When is “then”? Paul writes of the general resurrection of all saints, “at his (that is Christ’s) coming” (v.23).

So here is a very clear and concise picture of the last day. Jesus returns, as he promised, this time not in humility or poverty but in glory and majesty. The dead rise from the grave, by the same power that raised Christ from the dead 2,000 years ago.

Then comes the end. Jesus Christ delivers up the kingdom of God, over which he has been reigning and which he has been guiding since his ascension into heaven. He submits his church, successfully saved and sanctified, to God the Father, having conquered every other authority and power.

Every power? Yes. Even death, we are promised, will eventually be vanquished: “the last enemy that shall be destroyed is death” (26). Nothing is left to oppose the reign of Jesus Christ, or the glory of His Father.

This is a thrilling, magnificent prospect, isn’t it?

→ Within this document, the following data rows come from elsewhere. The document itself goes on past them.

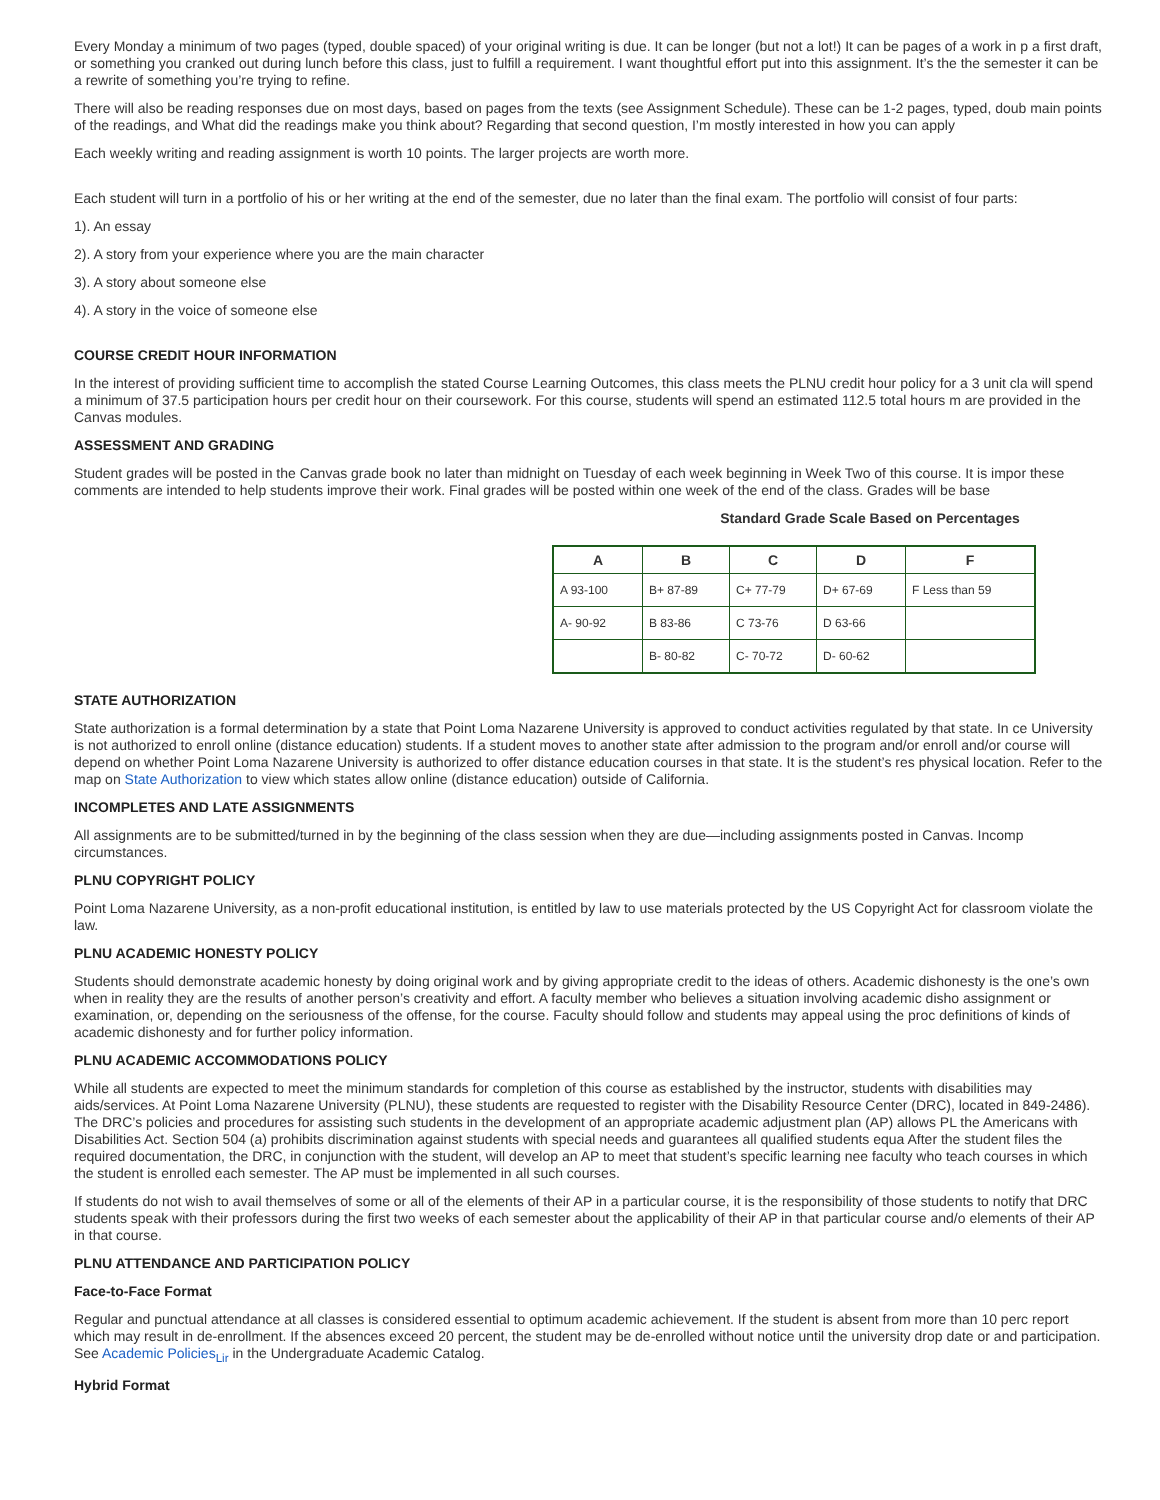Every Monday a minimum of two pages (typed, double spaced) of your original writing is due. It can be longer (but not a lot!) It can be pages of a work in p a first draft, or something you cranked out during lunch before this class, just to fulfill a requirement. I want thoughtful effort put into this assignment. It’s the the semester it can be a rewrite of something you’re trying to refine.
There will also be reading responses due on most days, based on pages from the texts (see Assignment Schedule). These can be 1-2 pages, typed, doub main points of the readings, and What did the readings make you think about? Regarding that second question, I’m mostly interested in how you can apply
Each weekly writing and reading assignment is worth 10 points. The larger projects are worth more.
Each student will turn in a portfolio of his or her writing at the end of the semester, due no later than the final exam. The portfolio will consist of four parts:
1). An essay
2). A story from your experience where you are the main character
3). A story about someone else
4). A story in the voice of someone else
COURSE CREDIT HOUR INFORMATION
In the interest of providing sufficient time to accomplish the stated Course Learning Outcomes, this class meets the PLNU credit hour policy for a 3 unit cla will spend a minimum of 37.5 participation hours per credit hour on their coursework. For this course, students will spend an estimated 112.5 total hours m are provided in the Canvas modules.
ASSESSMENT AND GRADING
Student grades will be posted in the Canvas grade book no later than midnight on Tuesday of each week beginning in Week Two of this course. It is impor these comments are intended to help students improve their work. Final grades will be posted within one week of the end of the class. Grades will be base
Standard Grade Scale Based on Percentages
| A | B | C | D | F |
| --- | --- | --- | --- | --- |
| A 93-100 | B+ 87-89 | C+ 77-79 | D+ 67-69 | F Less than 59 |
| A- 90-92 | B 83-86 | C 73-76 | D 63-66 | |
| | B- 80-82 | C- 70-72 | D- 60-62 | |
STATE AUTHORIZATION
State authorization is a formal determination by a state that Point Loma Nazarene University is approved to conduct activities regulated by that state. In ce University is not authorized to enroll online (distance education) students. If a student moves to another state after admission to the program and/or enroll and/or course will depend on whether Point Loma Nazarene University is authorized to offer distance education courses in that state. It is the student’s res physical location. Refer to the map on State Authorization to view which states allow online (distance education) outside of California.
INCOMPLETES AND LATE ASSIGNMENTS
All assignments are to be submitted/turned in by the beginning of the class session when they are due—including assignments posted in Canvas. Incomp circumstances.
PLNU COPYRIGHT POLICY
Point Loma Nazarene University, as a non-profit educational institution, is entitled by law to use materials protected by the US Copyright Act for classroom violate the law.
PLNU ACADEMIC HONESTY POLICY
Students should demonstrate academic honesty by doing original work and by giving appropriate credit to the ideas of others. Academic dishonesty is the one’s own when in reality they are the results of another person’s creativity and effort. A faculty member who believes a situation involving academic disho assignment or examination, or, depending on the seriousness of the offense, for the course. Faculty should follow and students may appeal using the proc definitions of kinds of academic dishonesty and for further policy information.
PLNU ACADEMIC ACCOMMODATIONS POLICY
While all students are expected to meet the minimum standards for completion of this course as established by the instructor, students with disabilities may aids/services. At Point Loma Nazarene University (PLNU), these students are requested to register with the Disability Resource Center (DRC), located in 849-2486). The DRC’s policies and procedures for assisting such students in the development of an appropriate academic adjustment plan (AP) allows PL the Americans with Disabilities Act. Section 504 (a) prohibits discrimination against students with special needs and guarantees all qualified students equa After the student files the required documentation, the DRC, in conjunction with the student, will develop an AP to meet that student’s specific learning nee faculty who teach courses in which the student is enrolled each semester. The AP must be implemented in all such courses.
If students do not wish to avail themselves of some or all of the elements of their AP in a particular course, it is the responsibility of those students to notify that DRC students speak with their professors during the first two weeks of each semester about the applicability of their AP in that particular course and/o elements of their AP in that course.
PLNU ATTENDANCE AND PARTICIPATION POLICY
Face-to-Face Format
Regular and punctual attendance at all classes is considered essential to optimum academic achievement. If the student is absent from more than 10 perc report which may result in de-enrollment. If the absences exceed 20 percent, the student may be de-enrolled without notice until the university drop date or and participation. See Academic Policies<sub>Lir</sub> in the Undergraduate Academic Catalog.
Hybrid Format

But why do you think Paul shares this reality with us? Is it simply information to be filed way for later, or to settle our curiosity about the future? No, it is so this future reality can enlighten and enliven our present situation.

If the end looks like this, with Christ victorious and all his enemies crushed, shouldn’t that effect how we live today? Why are we so awed by the wise and mighty of this world? Why are we so eager to please ourselves and others?